→ TEXT TO READ:
ATTENTION ALL POTENTIAL VICTIMS

United States v. Scott Yeager - Court Docket Number: 3-093-6
(Appeal-5th Cir. 06-20321) – Re-trial pending

On June 18, 2009, the Supreme Court, in a 6-3 vote, held that an apparent inconsistency between a jury’s verdict of acquittal on some counts and its failure to reach a verdict on other counts does not affect the preclusive force of the acquittals under the Double Jeopardy Clause. In July 2005, after a 13-week trial, F. Scott Yeager, Senior Vice President of Strategic Development for Enron Broadband Services (EBS), was acquitted on 6 fraud counts in an indictment that charged that in order to inflate the value of Enron’s stock, he deceived the public about the value of EBS’s project to develop a nationwide fiber-optic telecommunications system. The jury hung on the remaining insider trading and money laundering counts, and the government later obtained a narrower, superseding indictment on these counts.

→ INFORMATION PROVIDED:
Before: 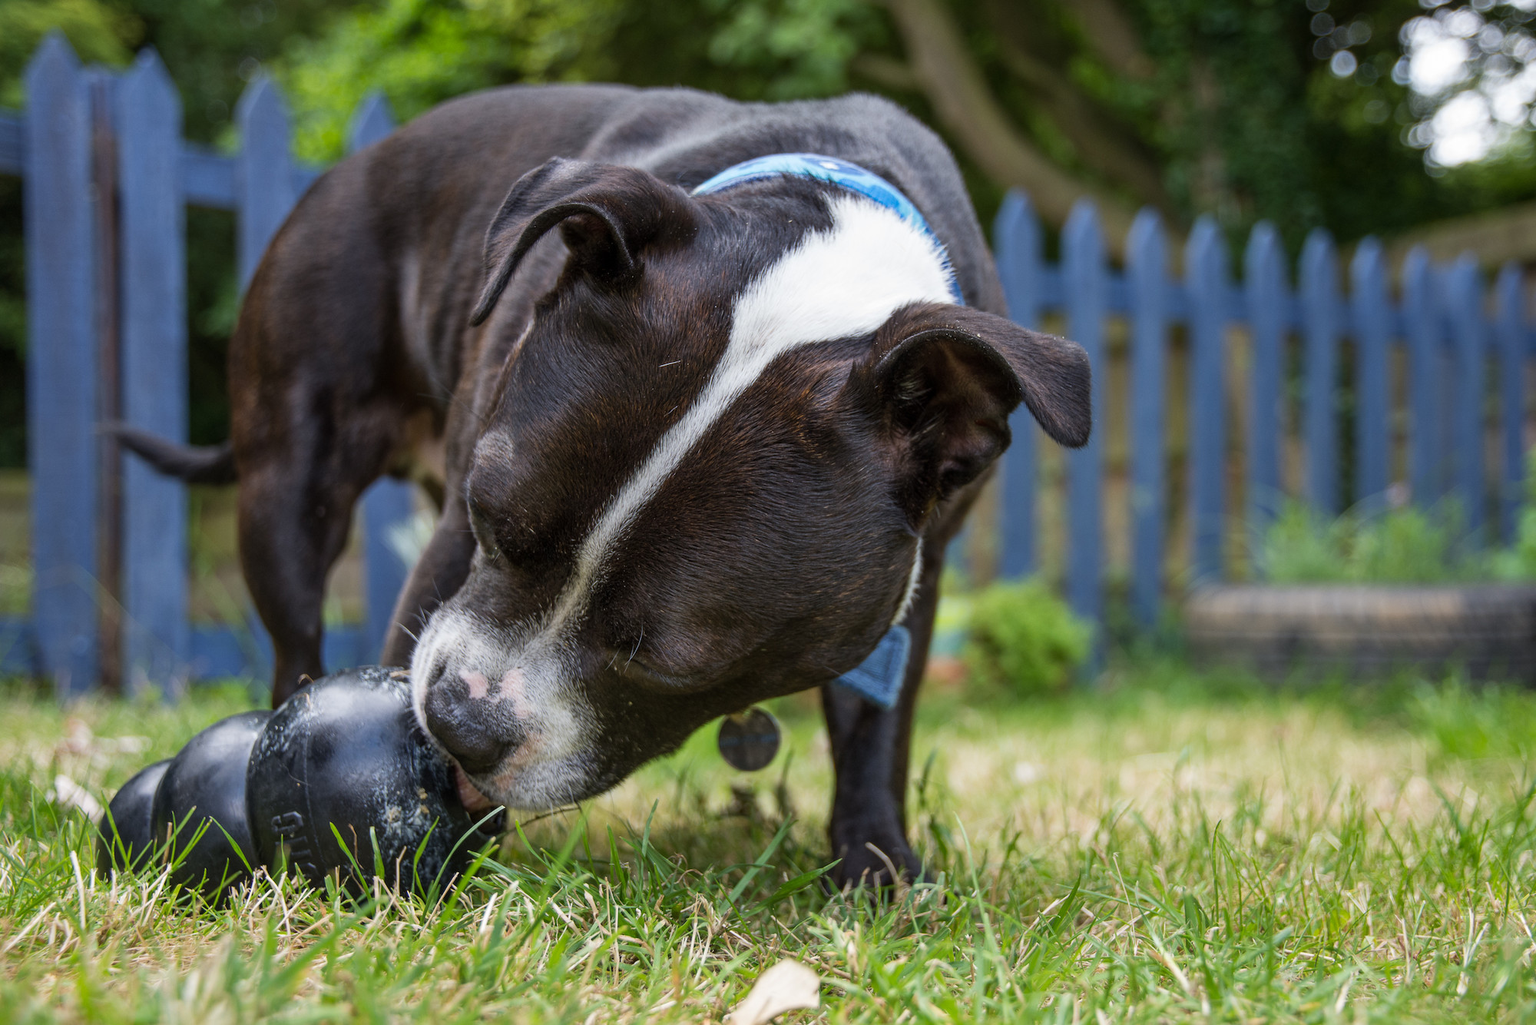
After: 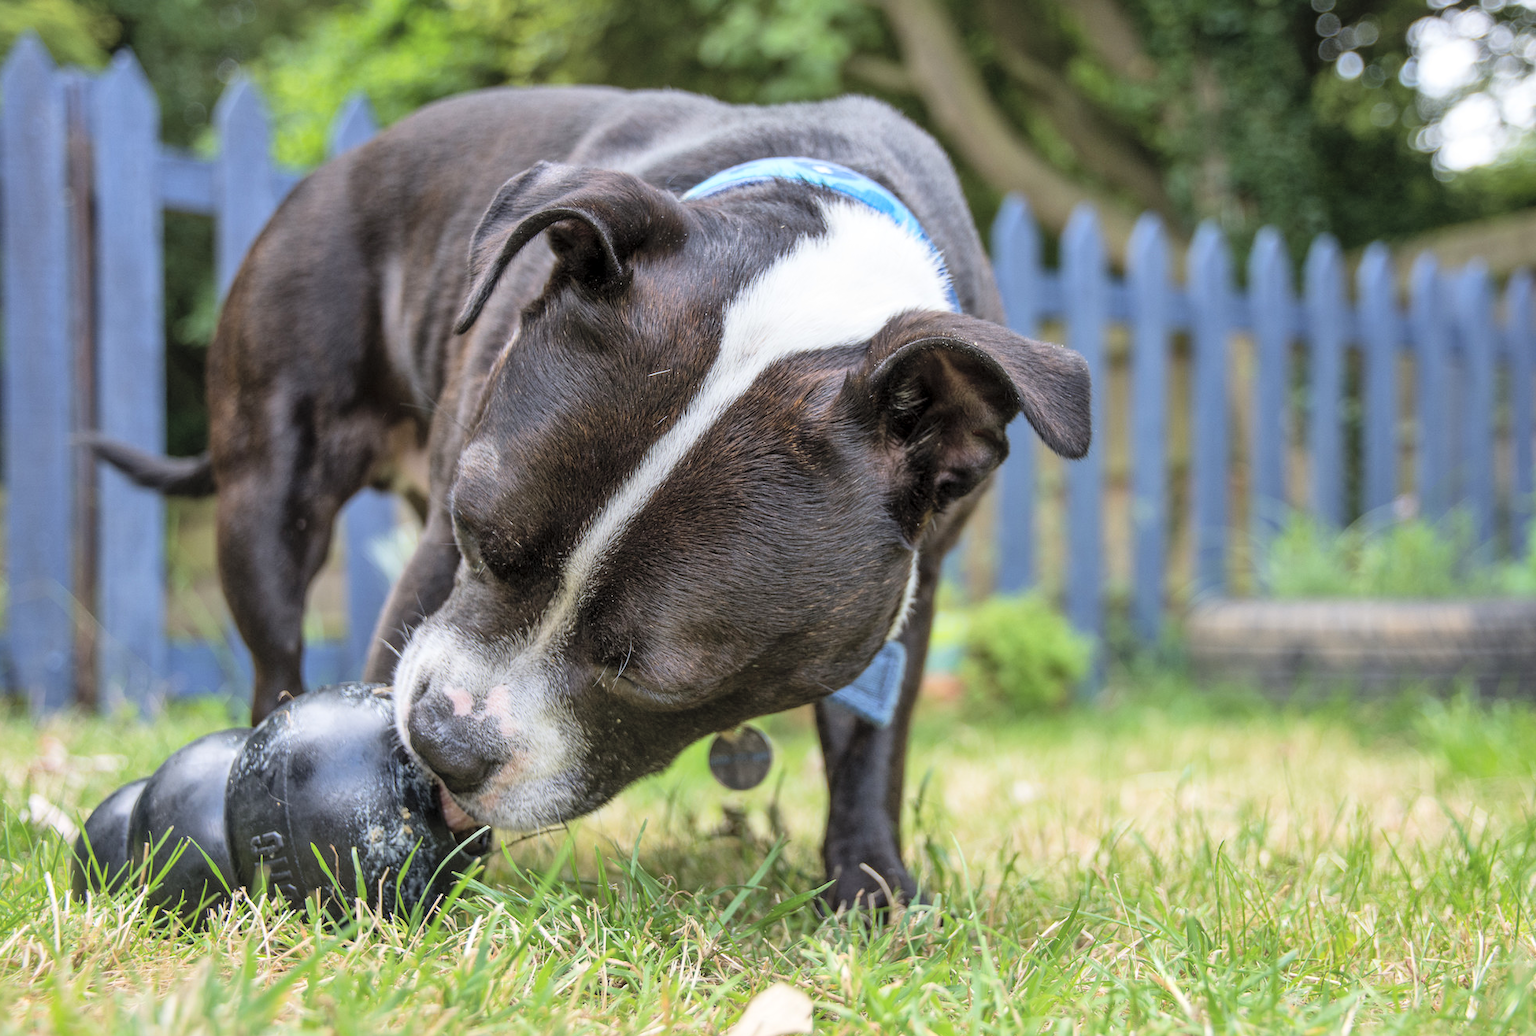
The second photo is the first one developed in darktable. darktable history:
crop and rotate: left 1.774%, right 0.633%, bottom 1.28%
global tonemap: drago (0.7, 100)
local contrast: mode bilateral grid, contrast 20, coarseness 50, detail 120%, midtone range 0.2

→ WHAT IS ASKED:
A: From the notice on United States v. Scott Yeager, reproduce the stretch from "On June 18, 2009, the" through "on these counts.".
B: Answer these from the notice on United States v. Scott Yeager:
(i) What was the Supreme Court's vote in its June 18, 2009 holding?
(ii) How long did the trial that ended in July 2005 last?
(iii) On how many fraud counts was Yeager acquitted?
C: Continue the notice on United States v. Scott Yeager from where it stops.

→ EXPECTED RESULTS:
A:
On June 18, 2009, the Supreme Court, in a 6-3 vote, held that an apparent inconsistency between a jury’s verdict of acquittal on some counts and its failure to reach a verdict on other counts does not affect the preclusive force of the acquittals under the Double Jeopardy Clause. In July 2005, after a 13-week trial, F. Scott Yeager, Senior Vice President of Strategic Development for Enron Broadband Services (EBS), was acquitted on 6 fraud counts in an indictment that charged that in order to inflate the value of Enron’s stock, he deceived the public about the value of EBS’s project to develop a nationwide fiber-optic telecommunications system. The jury hung on the remaining insider trading and money laundering counts, and the government later obtained a narrower, superseding indictment on these counts.

B:
(i) 6-3
(ii) 13 weeks
(iii) 6

C:
The Supreme Court ruled that if the possession of insider information was a critical issue of ultimate fact in all of the charges against Yeager, a jury verdict that necessarily decided that issue in his favor protects him from prosecution for any charge for which that is an essential element. The Court left open the door, however, for the Fifth Circuit to re-examine its ruling that the jury must have found, when it acquitted Yeager, that Yeager did not possess any inside information. The government had argued that the jury did not necessarily decide that issue by its verdict.